One is that rural areas have always been more likely to be community based, rather than individualistic. Another is that religious life has always been through experience rather than reason in most of these areas. Rural areas never got over the Great Awakening’s emphasis on spiritual conversion, and never converted to the modern conversion-emphasis on reasonable faith. This is why the Charismatic movement started in rural areas and not urban areas – it was simply an extension of 17th/18th century conversion-experience evangelism. Still another reason is that story has always been a more prominent in rural areas as a means of communication.

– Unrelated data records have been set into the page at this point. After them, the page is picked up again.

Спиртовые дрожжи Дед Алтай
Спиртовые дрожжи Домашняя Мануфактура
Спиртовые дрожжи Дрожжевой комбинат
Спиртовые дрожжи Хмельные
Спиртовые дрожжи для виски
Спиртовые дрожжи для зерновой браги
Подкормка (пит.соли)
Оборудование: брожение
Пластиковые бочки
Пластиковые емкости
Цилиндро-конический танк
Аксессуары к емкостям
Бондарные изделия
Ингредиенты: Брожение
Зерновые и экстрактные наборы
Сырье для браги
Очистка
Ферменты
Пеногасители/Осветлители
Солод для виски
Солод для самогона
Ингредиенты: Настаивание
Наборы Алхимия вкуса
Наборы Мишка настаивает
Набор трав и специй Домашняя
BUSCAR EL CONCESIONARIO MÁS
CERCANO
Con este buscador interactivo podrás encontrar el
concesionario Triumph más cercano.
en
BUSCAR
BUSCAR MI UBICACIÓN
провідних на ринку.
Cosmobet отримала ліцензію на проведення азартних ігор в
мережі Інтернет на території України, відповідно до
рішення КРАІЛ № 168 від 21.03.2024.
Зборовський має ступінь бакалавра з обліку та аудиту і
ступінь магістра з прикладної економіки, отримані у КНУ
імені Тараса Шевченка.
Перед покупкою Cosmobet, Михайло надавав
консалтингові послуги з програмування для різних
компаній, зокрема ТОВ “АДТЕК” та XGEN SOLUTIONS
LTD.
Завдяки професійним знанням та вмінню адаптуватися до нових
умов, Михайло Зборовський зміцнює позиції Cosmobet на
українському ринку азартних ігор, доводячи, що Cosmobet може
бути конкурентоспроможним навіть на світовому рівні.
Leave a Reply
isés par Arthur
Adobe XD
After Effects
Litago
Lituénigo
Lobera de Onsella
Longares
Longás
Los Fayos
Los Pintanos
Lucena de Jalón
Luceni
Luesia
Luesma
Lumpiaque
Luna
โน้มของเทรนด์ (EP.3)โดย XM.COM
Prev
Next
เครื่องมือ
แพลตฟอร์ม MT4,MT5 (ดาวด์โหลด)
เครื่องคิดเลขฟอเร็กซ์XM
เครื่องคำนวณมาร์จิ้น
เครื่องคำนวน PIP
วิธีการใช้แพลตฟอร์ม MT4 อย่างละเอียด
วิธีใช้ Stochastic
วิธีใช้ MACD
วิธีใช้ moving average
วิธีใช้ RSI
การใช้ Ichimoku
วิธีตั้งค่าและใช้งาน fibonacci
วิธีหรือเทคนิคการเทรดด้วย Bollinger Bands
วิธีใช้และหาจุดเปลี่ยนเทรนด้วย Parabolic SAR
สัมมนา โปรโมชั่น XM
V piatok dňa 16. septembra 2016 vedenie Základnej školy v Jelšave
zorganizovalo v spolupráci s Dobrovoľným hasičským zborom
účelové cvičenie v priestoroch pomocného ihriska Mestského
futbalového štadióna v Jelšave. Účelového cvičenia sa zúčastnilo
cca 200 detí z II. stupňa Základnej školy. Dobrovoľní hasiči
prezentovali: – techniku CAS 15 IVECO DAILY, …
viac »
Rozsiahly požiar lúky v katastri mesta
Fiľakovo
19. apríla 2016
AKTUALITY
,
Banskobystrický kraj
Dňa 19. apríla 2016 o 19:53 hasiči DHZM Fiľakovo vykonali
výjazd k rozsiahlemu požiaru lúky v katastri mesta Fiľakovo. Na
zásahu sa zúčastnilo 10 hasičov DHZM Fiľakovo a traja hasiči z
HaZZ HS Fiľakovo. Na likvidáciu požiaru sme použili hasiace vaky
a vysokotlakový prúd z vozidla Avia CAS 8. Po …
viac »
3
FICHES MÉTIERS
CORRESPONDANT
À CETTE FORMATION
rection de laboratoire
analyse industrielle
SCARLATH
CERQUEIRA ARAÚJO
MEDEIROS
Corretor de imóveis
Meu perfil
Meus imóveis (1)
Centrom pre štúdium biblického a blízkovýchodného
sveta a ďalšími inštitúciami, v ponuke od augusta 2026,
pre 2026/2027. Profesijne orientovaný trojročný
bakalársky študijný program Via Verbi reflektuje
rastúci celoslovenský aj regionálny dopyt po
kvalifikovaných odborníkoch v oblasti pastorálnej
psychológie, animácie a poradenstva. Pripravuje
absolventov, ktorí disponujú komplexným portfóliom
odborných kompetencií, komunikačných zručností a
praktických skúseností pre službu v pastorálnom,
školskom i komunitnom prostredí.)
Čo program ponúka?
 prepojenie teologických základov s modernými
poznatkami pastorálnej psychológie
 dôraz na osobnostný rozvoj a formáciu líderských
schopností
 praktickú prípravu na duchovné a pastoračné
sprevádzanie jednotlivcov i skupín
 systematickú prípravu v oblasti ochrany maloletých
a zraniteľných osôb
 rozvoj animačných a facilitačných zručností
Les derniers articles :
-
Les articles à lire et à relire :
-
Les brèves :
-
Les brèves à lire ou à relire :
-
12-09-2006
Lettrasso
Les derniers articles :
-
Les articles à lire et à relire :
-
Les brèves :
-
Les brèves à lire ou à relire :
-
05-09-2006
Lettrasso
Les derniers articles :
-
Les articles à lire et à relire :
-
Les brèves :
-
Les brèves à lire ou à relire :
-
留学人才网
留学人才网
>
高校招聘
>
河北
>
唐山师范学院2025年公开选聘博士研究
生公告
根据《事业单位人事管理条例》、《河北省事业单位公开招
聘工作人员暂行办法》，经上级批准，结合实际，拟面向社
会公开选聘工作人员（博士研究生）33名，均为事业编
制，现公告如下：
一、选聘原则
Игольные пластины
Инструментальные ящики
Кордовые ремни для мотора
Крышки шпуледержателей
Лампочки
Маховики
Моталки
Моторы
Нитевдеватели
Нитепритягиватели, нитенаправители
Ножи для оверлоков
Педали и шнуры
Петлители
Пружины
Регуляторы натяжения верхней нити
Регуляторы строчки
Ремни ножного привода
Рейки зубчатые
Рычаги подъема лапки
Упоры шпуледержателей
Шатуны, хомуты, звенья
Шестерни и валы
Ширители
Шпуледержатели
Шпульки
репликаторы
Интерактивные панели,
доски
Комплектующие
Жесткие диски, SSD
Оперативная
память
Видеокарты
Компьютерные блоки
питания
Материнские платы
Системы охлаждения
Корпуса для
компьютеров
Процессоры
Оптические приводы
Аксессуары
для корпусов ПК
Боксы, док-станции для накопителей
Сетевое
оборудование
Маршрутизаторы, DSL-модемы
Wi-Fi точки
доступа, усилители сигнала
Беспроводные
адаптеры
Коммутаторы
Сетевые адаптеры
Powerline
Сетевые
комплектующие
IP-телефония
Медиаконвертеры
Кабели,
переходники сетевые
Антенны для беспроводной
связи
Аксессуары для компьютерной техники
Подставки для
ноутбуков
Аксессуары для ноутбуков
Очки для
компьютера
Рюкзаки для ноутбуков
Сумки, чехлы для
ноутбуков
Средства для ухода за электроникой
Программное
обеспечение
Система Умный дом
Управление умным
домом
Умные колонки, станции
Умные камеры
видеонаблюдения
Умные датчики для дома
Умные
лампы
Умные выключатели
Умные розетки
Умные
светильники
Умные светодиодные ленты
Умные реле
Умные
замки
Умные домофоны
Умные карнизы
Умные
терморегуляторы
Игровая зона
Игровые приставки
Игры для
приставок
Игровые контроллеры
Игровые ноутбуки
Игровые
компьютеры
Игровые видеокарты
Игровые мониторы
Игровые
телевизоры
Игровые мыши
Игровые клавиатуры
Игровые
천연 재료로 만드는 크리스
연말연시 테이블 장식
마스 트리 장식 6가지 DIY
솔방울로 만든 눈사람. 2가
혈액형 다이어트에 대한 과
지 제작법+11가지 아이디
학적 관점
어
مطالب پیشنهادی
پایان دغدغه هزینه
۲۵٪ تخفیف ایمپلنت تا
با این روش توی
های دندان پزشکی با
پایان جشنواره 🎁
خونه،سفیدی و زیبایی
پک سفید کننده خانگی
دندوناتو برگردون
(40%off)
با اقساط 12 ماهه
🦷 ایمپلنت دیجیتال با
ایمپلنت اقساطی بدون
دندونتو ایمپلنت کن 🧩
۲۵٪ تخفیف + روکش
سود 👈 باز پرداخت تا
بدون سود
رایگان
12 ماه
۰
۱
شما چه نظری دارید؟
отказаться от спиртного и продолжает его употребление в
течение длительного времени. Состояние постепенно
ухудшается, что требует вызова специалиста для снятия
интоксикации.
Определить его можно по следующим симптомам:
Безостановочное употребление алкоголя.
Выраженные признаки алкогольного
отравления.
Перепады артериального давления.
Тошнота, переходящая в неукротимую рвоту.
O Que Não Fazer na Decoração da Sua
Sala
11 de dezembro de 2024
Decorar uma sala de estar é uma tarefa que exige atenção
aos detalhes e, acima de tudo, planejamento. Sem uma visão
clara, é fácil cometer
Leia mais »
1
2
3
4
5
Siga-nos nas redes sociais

I guess what I mean to say is that the mind-set in rural America is not so much a post-modern one, because that would imply that they had first bought into a modern one. But the fact is that their mind-set is perhaps more pre-modern than anything. They hold to moral absolutes, but have some similarities with the PM mindset as far as communication styles and values go. However, it’s not fair to characterize them with PM because they never held to the modern mind-set in the first place. These folks will be the first to react against abuses of PM, and already have (much of the greatest reaction against 9/11 came from less urbanized areas; the more cautionary reaction took place in urban locals). This was precisely because rural communities were more prone to see the issue as black/white (“they were at fault”) rather than varying shades of gray (“we should share some of the blame”).
That’s more than I was planning to say, so I guess Jake’s last-last post will have to wait until tomorrow. I hope this made sense, living in super-duper rural America has just taught me that PM isn't an issue (yet?) in many places in America. It's just that, even though rural communities might not be getting into the PM debate, they do shape religious opinion by donating to certain parachurch organizations. The also shape public policy opinion because of their voting power (carrying the south gets presidents elected). Even though they aren't very vocal on the issue, they still have a lot of power in shaping American thought for those two reasons.